The term life experience springs to mind.


----------



## shaking (2 Mar 2009)

I paid €195 for a 2 bed apartment on the south side in Dublin included VAT was the cheapest I found. It was an auctioneers company that did it.


----------



## Lak (7 Mar 2009)

*Pre qualification requirements*
As a pre-qualification for entry to all dedicated BER courses, successful applicants must have an appropriate construction related qualification, at least a Level 6 Award (Advanced Certificate/Higher Certificate) in construction studies or other cognate discipline or equivalent. Equivalence may be determined as a combination of an appropriate construction-related qualification and significant relevant experience. All candidates must have adequate Information Technology skills to at least European Computer Driver Licence START standard or equivalent. 



Ha ha  ! I have over 25 years construction experience but worried I would be under quallifed, there were people from all walks of life on the course, many who didnt know how to so much as read a tape measure....strangely they all passed and the training providers pocketed a princely 35 grand for a weeks work.


----------



## Shanne (18 Mar 2009)

Hi Tullamore

Can you give me contact details for whoever did your BER cert?  I need to get one done in the midlands.  Thanks.


----------



## NOAH (26 Mar 2009)

BER training,  if the trainers accepted unqualified people on the course does that not invalidate the whole course for ALL the attendees?  And it is in fact fraud.  Are you sure the other people were unqualified?

noah


----------



## bond-007 (26 Mar 2009)

You are supposed to have some sort of craft qualification. No check is done by the instructors. 
If they pass the course and can do the job I can't see an issue.


----------



## NOAH (27 Mar 2009)

Here is a list of requirements.

"As a pre-qualification for entry to all dedicated BER courses, successful applicants must have an appropriate construction related qualification, at least a Level 6 Award (Advanced Certificate/Higher Certificate) in construction studies or other cognate discipline or equivalent. Equivalence may be determined as a combination of an appropriate construction-related qualification and significant relevant experience. All candidates must have adequate Information Technology skills to at least European Computer Driver Licence START standard or equivalent."

The word "qualification" is used throughout and this to me siginifies that the applicants have written proof of their qualification ie a "certificate".

Anyone attending without these qualifications is a fra

noah


----------



## bond-007 (27 Mar 2009)

I recently enquired about doing the course and no mention was ever made about qualifications.

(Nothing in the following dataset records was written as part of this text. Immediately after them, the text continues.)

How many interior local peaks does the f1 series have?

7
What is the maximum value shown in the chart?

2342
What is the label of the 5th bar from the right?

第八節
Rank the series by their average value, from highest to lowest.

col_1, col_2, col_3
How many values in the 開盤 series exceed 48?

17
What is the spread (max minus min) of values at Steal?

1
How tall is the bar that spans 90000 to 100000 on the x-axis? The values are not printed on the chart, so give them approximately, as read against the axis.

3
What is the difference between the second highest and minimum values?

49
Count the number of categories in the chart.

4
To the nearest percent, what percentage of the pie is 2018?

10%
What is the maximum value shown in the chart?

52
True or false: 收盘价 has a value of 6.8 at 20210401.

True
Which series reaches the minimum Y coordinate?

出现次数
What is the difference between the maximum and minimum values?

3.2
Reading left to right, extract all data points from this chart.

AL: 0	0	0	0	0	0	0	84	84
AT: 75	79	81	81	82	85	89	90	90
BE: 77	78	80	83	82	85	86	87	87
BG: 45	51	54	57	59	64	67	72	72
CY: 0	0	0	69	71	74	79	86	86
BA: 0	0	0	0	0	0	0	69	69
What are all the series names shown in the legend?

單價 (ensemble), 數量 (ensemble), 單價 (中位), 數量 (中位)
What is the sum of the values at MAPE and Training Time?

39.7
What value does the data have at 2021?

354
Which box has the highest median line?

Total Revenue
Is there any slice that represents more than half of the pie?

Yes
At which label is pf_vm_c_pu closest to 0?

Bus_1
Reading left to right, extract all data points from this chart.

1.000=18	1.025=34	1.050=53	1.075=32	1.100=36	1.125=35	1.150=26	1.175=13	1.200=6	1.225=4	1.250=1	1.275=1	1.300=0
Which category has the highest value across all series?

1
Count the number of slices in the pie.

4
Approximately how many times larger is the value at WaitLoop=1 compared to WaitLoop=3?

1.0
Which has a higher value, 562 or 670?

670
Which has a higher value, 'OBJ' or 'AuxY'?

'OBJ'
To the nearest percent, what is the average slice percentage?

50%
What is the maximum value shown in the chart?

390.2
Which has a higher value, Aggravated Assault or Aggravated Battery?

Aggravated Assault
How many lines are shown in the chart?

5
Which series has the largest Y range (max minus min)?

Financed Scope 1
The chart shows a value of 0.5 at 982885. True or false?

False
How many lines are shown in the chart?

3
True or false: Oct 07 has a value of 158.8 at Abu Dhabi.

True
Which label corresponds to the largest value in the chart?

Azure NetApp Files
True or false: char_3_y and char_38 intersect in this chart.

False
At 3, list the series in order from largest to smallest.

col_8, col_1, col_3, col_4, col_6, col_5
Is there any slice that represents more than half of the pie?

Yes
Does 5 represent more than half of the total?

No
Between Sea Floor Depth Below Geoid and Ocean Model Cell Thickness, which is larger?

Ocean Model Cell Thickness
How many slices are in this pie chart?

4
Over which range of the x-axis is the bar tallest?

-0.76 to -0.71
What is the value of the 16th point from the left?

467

It seemed to me that once you had the money you were in.


----------



## Furze (27 Mar 2009)

Just wondering -
Is it possible to appeal a BER ? 
Are they held on a public database or is it just a certificate.
Is this a makey-uppy job that a purchasers surveyor would advise on regardless.


----------



## mooney76 (28 Mar 2009)

there was a website in the independent today that did a cost comparison nationwide. didnt keep the paper but you might know someone with a copy lying around


----------